Tod, Unfälle oder Krankheiten – keiner mag sie oder will betroffen sein. Ein bisschen schieben wir sie an den Rand des Lebens– außer man hat beruflich damit zu tun. Wer nicht im Krankenhaus, Hospiz oder ähnlichem beschäftigt ist, hat kaum Berührungspunkte damit.
Hier in Sierra Leone erleben wir es anders. Wir sind viel dichter dran an den Krisen und Grenzfällen des Lebens, durch die Menschen, mit denen wir hier leben.

Vor einiger Zeit hat ein Student sein ungeborenes Kind verloren – ein anderer bei der Geburt seine Frau und Kind – das passiert hier öfter und offenbart mitunter den desolaten Zustand des Gesundheitssystems.
Ein Kind, vier Jahre alt, ist beim Spielen in ein Brunnenloch gefallen und dabei ertrunken. Die Schulleiterin erzählte davon und zeigte uns Bilder von Unfallort und Beerdigung.
Eine Woche danach muss sie wieder zu einer Beerdigung, weil eine andere Mutter bei der Geburt ihres Kindes verstorben ist. Sie hinterlässt einen Vater mit zwei Kindern und einem Neugeborenen.
Unsere Haushaltshilfe Margret erzählte uns von ihrer Nichte. Die hatte gerade einen tragischen Unfall beim Kochen. Hier wird in der Regel am offenen Feuer gekocht. Irgendwie passierte es, dass die Nichte mit dem rechten Arm ins Feuer fiel und sich der Topf mit dem heißen Inhalt darüber ergoss. Ein Teil des Armes völlig verkohlt.

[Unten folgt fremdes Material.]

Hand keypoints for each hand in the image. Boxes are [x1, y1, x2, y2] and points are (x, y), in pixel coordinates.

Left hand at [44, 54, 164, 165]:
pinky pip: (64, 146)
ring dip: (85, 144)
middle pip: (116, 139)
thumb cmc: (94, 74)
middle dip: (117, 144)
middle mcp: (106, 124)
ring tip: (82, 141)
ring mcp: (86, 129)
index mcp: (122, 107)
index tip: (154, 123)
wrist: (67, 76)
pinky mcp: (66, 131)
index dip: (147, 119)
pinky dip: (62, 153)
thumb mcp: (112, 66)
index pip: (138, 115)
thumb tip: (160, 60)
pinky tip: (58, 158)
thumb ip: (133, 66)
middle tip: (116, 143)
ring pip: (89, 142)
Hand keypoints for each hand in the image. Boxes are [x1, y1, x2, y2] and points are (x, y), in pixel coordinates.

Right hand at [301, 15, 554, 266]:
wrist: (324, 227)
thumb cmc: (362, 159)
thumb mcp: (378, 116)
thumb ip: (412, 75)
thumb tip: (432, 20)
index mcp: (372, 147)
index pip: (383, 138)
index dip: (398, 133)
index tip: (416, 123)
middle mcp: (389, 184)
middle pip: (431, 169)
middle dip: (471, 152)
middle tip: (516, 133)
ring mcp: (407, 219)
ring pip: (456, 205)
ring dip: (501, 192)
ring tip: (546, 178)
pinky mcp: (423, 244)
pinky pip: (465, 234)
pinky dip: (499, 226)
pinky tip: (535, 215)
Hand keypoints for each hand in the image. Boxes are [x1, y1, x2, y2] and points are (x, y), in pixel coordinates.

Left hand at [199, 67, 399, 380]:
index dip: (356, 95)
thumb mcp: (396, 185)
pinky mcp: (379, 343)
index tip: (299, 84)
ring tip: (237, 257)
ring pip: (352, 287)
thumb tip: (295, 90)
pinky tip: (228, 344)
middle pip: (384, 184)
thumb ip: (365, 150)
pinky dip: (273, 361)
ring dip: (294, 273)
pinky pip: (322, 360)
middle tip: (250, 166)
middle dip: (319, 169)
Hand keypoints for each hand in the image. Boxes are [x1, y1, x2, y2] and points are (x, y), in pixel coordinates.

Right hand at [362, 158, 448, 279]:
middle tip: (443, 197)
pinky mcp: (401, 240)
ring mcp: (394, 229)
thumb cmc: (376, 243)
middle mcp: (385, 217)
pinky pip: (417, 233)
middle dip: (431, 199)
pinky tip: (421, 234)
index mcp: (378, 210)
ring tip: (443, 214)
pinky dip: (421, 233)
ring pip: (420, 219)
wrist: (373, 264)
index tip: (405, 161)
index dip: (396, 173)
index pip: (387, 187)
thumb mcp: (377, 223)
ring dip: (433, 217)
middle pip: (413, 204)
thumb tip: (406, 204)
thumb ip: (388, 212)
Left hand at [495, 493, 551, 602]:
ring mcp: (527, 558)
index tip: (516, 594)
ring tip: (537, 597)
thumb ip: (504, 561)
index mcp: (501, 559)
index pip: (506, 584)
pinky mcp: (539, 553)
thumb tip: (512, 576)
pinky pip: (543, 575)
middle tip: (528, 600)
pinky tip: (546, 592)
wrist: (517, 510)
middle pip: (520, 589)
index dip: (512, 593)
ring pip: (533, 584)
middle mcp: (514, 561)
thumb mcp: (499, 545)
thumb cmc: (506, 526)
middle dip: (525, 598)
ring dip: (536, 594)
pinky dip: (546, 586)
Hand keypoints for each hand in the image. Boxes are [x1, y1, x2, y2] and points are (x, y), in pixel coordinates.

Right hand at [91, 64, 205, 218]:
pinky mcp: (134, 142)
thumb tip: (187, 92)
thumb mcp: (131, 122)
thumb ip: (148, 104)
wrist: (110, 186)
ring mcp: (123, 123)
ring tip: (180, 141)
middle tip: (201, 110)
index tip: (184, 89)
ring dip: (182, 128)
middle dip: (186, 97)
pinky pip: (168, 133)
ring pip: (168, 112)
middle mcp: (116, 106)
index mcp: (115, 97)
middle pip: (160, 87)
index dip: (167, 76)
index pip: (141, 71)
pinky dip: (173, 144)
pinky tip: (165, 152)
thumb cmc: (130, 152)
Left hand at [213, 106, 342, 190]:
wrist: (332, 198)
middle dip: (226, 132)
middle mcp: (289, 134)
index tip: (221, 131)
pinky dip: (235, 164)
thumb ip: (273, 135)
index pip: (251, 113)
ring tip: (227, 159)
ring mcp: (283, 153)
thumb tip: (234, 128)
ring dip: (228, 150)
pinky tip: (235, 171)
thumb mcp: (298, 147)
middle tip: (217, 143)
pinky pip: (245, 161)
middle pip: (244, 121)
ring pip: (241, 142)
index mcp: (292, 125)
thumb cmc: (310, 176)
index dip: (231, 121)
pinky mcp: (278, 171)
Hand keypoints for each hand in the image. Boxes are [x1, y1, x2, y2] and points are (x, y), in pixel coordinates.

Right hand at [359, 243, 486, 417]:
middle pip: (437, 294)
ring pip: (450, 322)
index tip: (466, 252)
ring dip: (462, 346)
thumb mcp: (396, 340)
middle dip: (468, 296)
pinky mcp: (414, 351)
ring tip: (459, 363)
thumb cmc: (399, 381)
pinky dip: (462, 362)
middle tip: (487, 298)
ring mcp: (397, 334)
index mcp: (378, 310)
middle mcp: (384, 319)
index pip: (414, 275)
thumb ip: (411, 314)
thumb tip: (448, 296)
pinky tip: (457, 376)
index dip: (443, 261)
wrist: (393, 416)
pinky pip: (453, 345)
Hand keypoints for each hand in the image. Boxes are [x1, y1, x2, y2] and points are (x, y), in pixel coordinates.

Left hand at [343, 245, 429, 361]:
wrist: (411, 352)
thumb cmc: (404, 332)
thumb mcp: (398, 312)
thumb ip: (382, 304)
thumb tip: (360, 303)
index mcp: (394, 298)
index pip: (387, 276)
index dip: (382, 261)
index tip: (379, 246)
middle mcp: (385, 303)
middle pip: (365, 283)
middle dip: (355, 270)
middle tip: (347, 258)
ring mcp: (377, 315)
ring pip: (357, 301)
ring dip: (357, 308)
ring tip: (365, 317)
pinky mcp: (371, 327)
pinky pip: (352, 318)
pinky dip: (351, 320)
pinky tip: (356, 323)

Es sieht schlimm aus – ob man den Arm retten kann – keiner kann das im Moment sagen. Sie zeigte uns Bilder und Filme von der Nichte, dem Arm. Wir haben ja schon manches gesehen. Aber einen Arm, der von der Hand bis zum Ellenbogen zur Hälfte „abgeschält“ ist, nicht. Wir ersparen unseren Lesern Bilder hiervon – für die Menschen hier sind solche Aufnahmen völlig normal – für uns nicht! Bis auf den Knochen liegt alles frei – was für Schmerzen das sein mögen, denn Schmerzmittel sind rar und zu teuer … und ja, ob der Arm gerettet werden kann, ist ungewiss.
Im nächsten Krankenhaus – bis dahin hat es schon Zeit gedauert – wurde alles verbrannte und verkohlte Fleisch etc. entfernt – und jetzt?!
Für alles weitere fehlt das Geld, zudem die Unsicherheit herrscht, ob etwas zu retten ist. So soll der Arm amputiert werden, bevor Infektionen etc. Schlimmeres verursachen.
Die Familie ist aufgelöst – hofft, betet – ruft Pastoren um Gebet und Hilfe an. Wir hatten gerade Geld erhalten und waren in der Lage, davon etwas weiterzugeben. Die Dankbarkeit ist riesig – wie damit geholfen werden kann, wird sich zeigen. Nun wird erst einmal traditionelle Medizin versucht, um vielleicht den Arm doch noch zu retten.

Hier erleben wir, wie diese furchtbaren Seiten des Lebens viel stärker und umfänglicher im Alltag vorkommen und auch in unseren Alltag greifen. Der Mensch ist verletzlich – das Leben bedroht. Das wird hier überdeutlich.
Typhus – Malaria – Covid – Grippe – das kommt regelmäßig bei unzähligen vor, befindet sich aber auf einer ganz anderen Ebene. Ja ohne Behandlung können sie gefährlich werden oder zum Tod führen – auch davon hören wir immer wieder. Krankenhaus – Medikamente – Behandlungen kosten Geld, das viele nicht haben – also beten – hoffen.
Die Nichte wird weiter herkömmlich behandelt – die Ärzte im Krankenhaus kommen ausschließlich mit der „britischen“ Lösung (Amputation).
Vielleicht wird das auch so kommen, aber im Moment noch abwarten, hoffen und beten.
Wir dürfen wieder einmal feststellen, mit welchem Vorrecht wir gesegnet sind, ob des Landes und Systems, in das wir hineingeboren wurden. Ein Vorrecht, das wir weder verdient haben noch selbstverständlich ist.